*** Opening Data excerpts ***

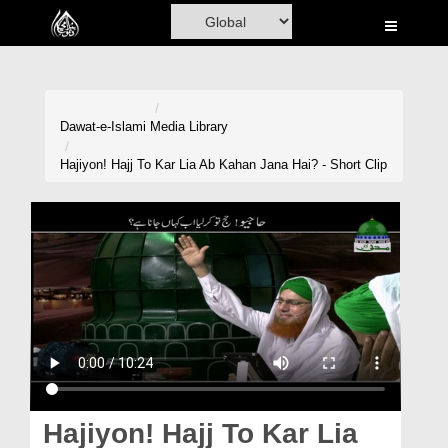
Home
Al-Quran
Books
Dawat-e-Islami
Media Library
Media
Hajiyon! Hajj To Kar Lia Ab Kahan Jana Hai? - Short Clip
Madani Channel
Volunteer Portal
Rohani Ilaj
Donation
Blog
Magazine
Hajiyon! Hajj To Kar Lia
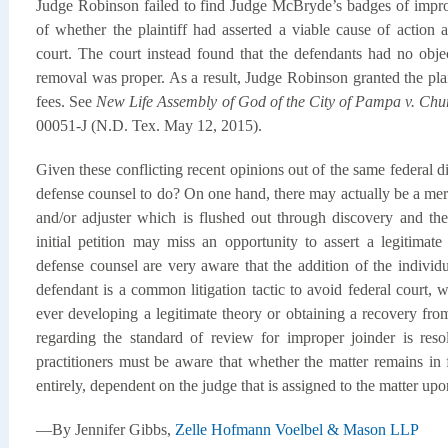
Judge Robinson failed to find Judge McBryde’s badges of improp
of whether the plaintiff had asserted a viable cause of action 
court. The court instead found that the defendants had no obje
removal was proper. As a result, Judge Robinson granted the plain
fees. See
New Life Assembly of God of the City of Pampa v. Ch
00051-J (N.D. Tex. May 12, 2015).
Given these conflicting recent opinions out of the same federal d
defense counsel to do? On one hand, there may actually be a meri
and/or adjuster which is flushed out through discovery and the
initial petition may miss an opportunity to assert a legitimat
defense counsel are very aware that the addition of the individ
defendant is a common litigation tactic to avoid federal court, 
ever developing a legitimate theory or obtaining a recovery fro
regarding the standard of review for improper joinder is reso
practitioners must be aware that whether the matter remains in fe
entirely, dependent on the judge that is assigned to the matter up
—By Jennifer Gibbs,
Zelle Hofmann Voelbel & Mason LLP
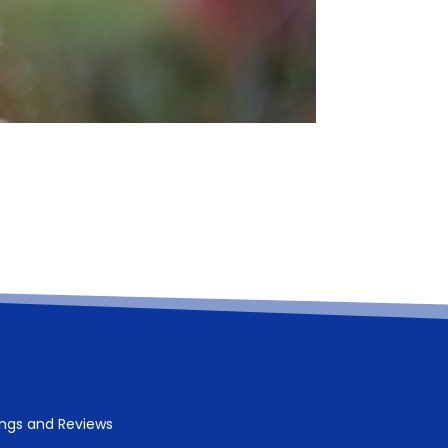
ings and Reviews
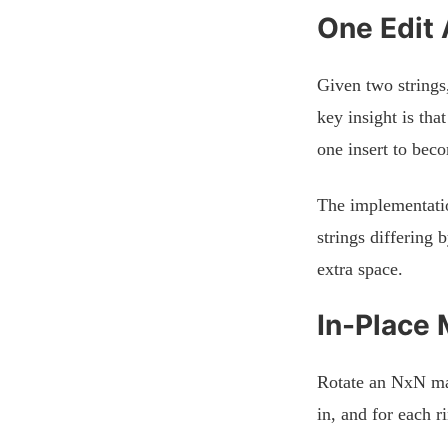
One Edit 
Given two strings,
key insight is tha
one insert to bec
The implementatio
strings differing
extra space.
In-Place 
Rotate an NxN mat
in, and for each r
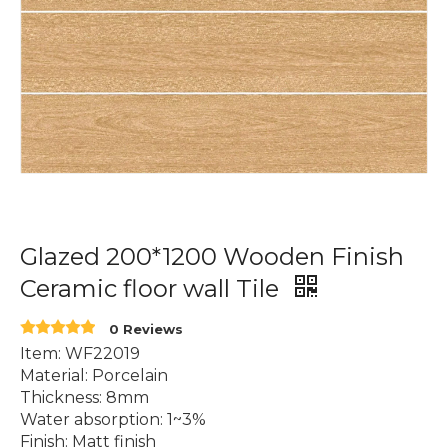
Glazed 200*1200 Wooden Finish
Ceramic floor wall Tile
0 Reviews
Item: WF22019
Material: Porcelain
Thickness: 8mm
Water absorption: 1~3%
Finish: Matt finish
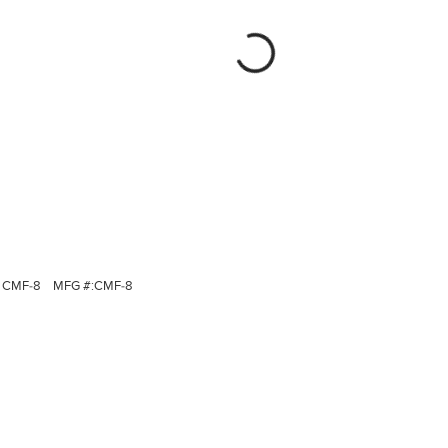
CMF-8
MFG #:
CMF-8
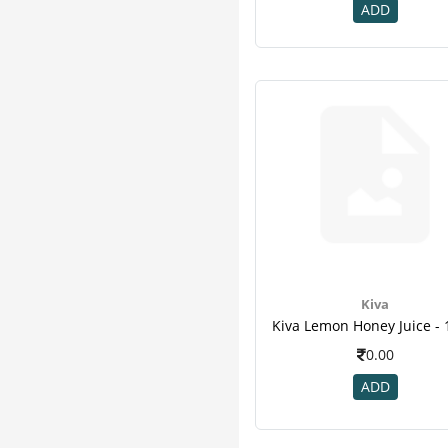
K K Herbal
3
ADD
Kudos
3
Organic India
3
Puro
3
Zoe
3
Adven
2
Avalife
2
Ayurwin
2
Corona
2
Desktop
2
Patanjali
2
Quantum
2
Kiva
Sri Sri Tattva
2
3m
1
0.00
B - Tex
1
ADD
Climax
1
Divya
1
Enova
1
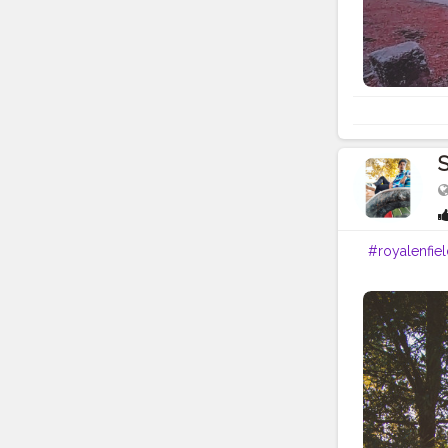
S
#royalenfie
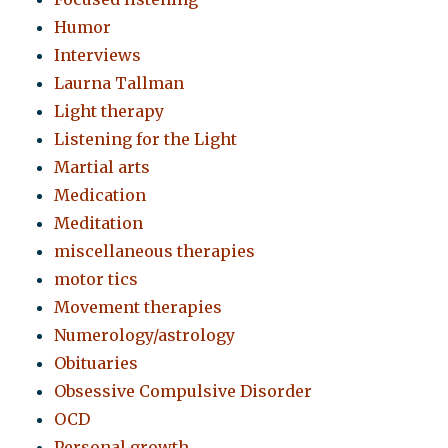
Humor
Interviews
Laurna Tallman
Light therapy
Listening for the Light
Martial arts
Medication
Meditation
miscellaneous therapies
motor tics
Movement therapies
Numerology/astrology
Obituaries
Obsessive Compulsive Disorder
OCD
Personal growth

*** Closing Data excerpts ***

Task item: Print every line of text from the records above, word for word and in the same order, leaving out the pictures.

Solution to this task:
Home
Al-Quran
Books
Dawat-e-Islami
Media Library
Media
Hajiyon! Hajj To Kar Lia Ab Kahan Jana Hai? - Short Clip
Madani Channel
Volunteer Portal
Rohani Ilaj
Donation
Blog
Magazine
Hajiyon! Hajj To Kar Lia
Judge Robinson failed to find Judge McBryde’s badges of improp
of whether the plaintiff had asserted a viable cause of action 
court. The court instead found that the defendants had no obje
removal was proper. As a result, Judge Robinson granted the plain
fees. See
New Life Assembly of God of the City of Pampa v. Ch
00051-J (N.D. Tex. May 12, 2015).
Given these conflicting recent opinions out of the same federal d
defense counsel to do? On one hand, there may actually be a meri
and/or adjuster which is flushed out through discovery and the
initial petition may miss an opportunity to assert a legitimat
defense counsel are very aware that the addition of the individ
defendant is a common litigation tactic to avoid federal court, 
ever developing a legitimate theory or obtaining a recovery fro
regarding the standard of review for improper joinder is reso
practitioners must be aware that whether the matter remains in fe
entirely, dependent on the judge that is assigned to the matter up
—By Jennifer Gibbs,
Zelle Hofmann Voelbel & Mason LLP
ings and Reviews
One Edit 
Given two strings,
key insight is tha
one insert to bec
The implementatio
strings differing
extra space.
In-Place 
Rotate an NxN mat
in, and for each r
Glazed 200*1200 Wooden Finish
Ceramic floor wall Tile
0 Reviews
Item: WF22019
Material: Porcelain
Thickness: 8mm
Water absorption: 1~3%
Finish: Matt finish
CMF-8
MFG #:
CMF-8
K K Herbal
3
ADD
Kudos
3
Organic India
3
Puro
3
Zoe
3
Adven
2
Avalife
2
Ayurwin
2
Corona
2
Desktop
2
Patanjali
2
Quantum
2
Kiva
Sri Sri Tattva
2
3m
1
0.00
B - Tex
1
ADD
Climax
1
Divya
1
Enova
1
S
#royalenfie
Humor
Interviews
Laurna Tallman
Light therapy
Listening for the Light
Martial arts
Medication
Meditation
miscellaneous therapies
motor tics
Movement therapies
Numerology/astrology
Obituaries
Obsessive Compulsive Disorder
OCD
Personal growth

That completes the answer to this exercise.